* TASK OBJECTIVE *
Among the entries below, copy every line that carries the word "down".

* MATERIAL PROVIDED *
>>>

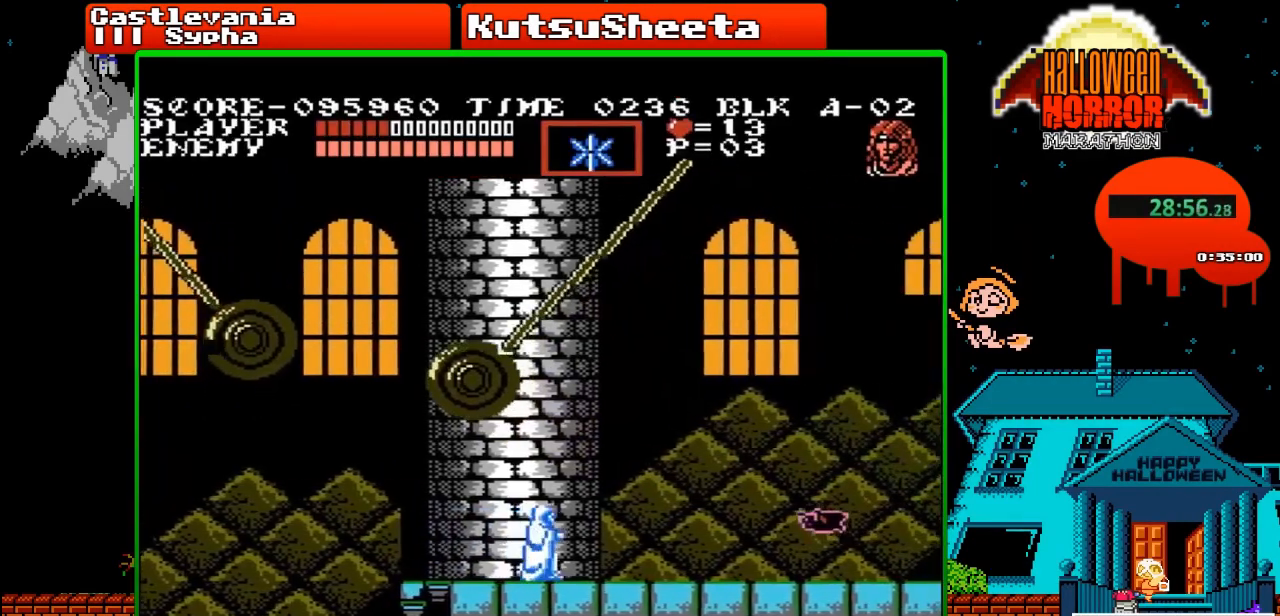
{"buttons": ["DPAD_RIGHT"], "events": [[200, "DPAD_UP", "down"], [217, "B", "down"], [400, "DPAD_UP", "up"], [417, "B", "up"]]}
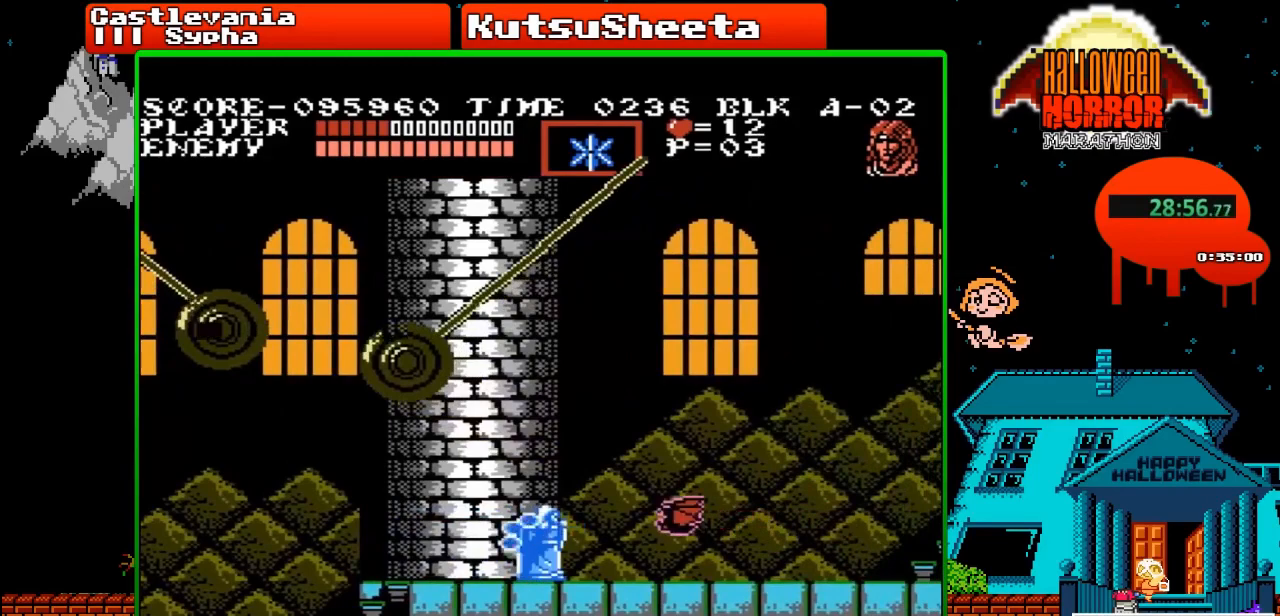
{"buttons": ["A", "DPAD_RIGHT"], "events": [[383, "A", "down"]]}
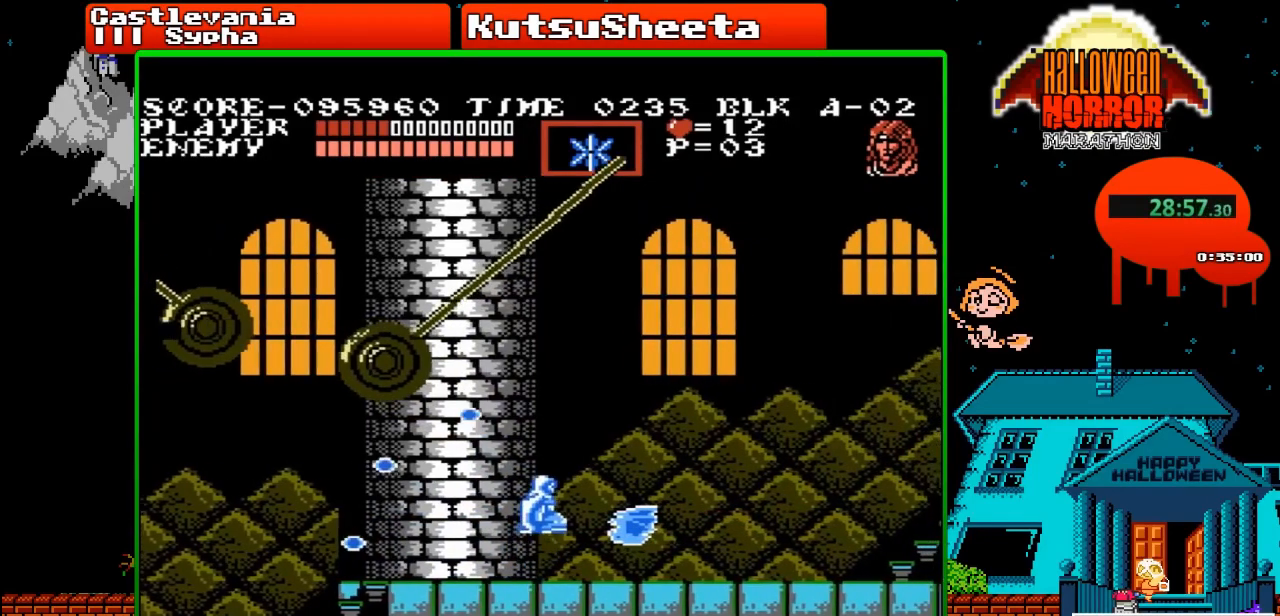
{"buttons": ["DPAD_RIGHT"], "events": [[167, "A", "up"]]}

<<<
>>>

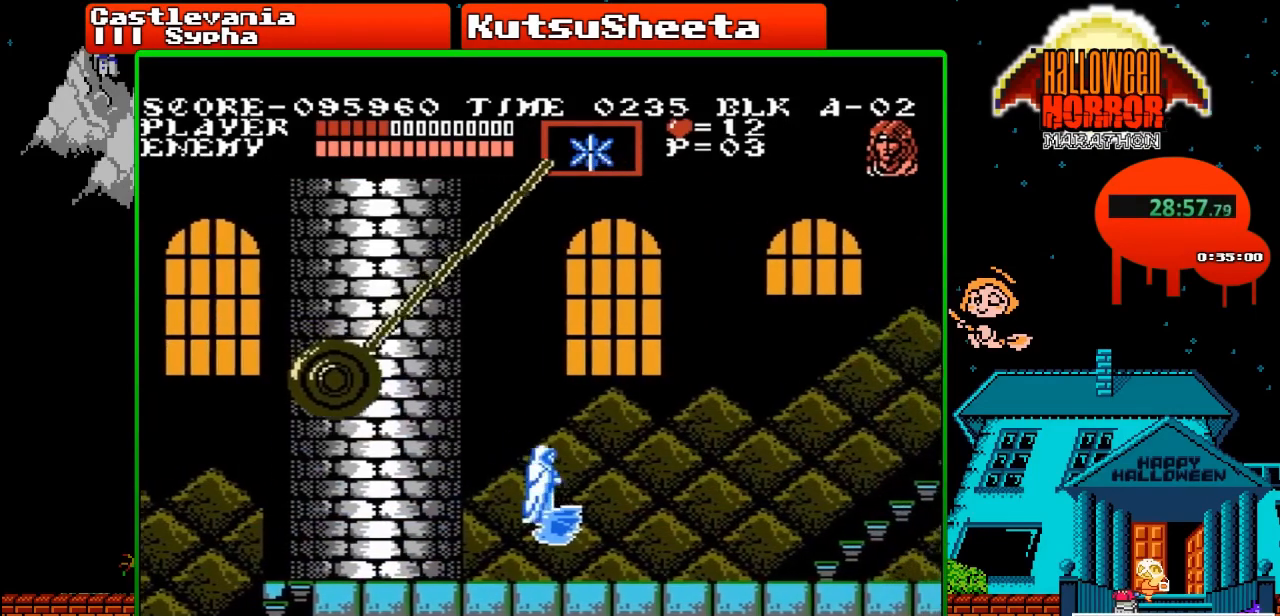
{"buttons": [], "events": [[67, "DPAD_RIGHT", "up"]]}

<<<

* SOLVED EXERCISE *
{"buttons": ["DPAD_RIGHT"], "events": [[200, "DPAD_UP", "down"], [217, "B", "down"], [400, "DPAD_UP", "up"], [417, "B", "up"]]}
{"buttons": ["A", "DPAD_RIGHT"], "events": [[383, "A", "down"]]}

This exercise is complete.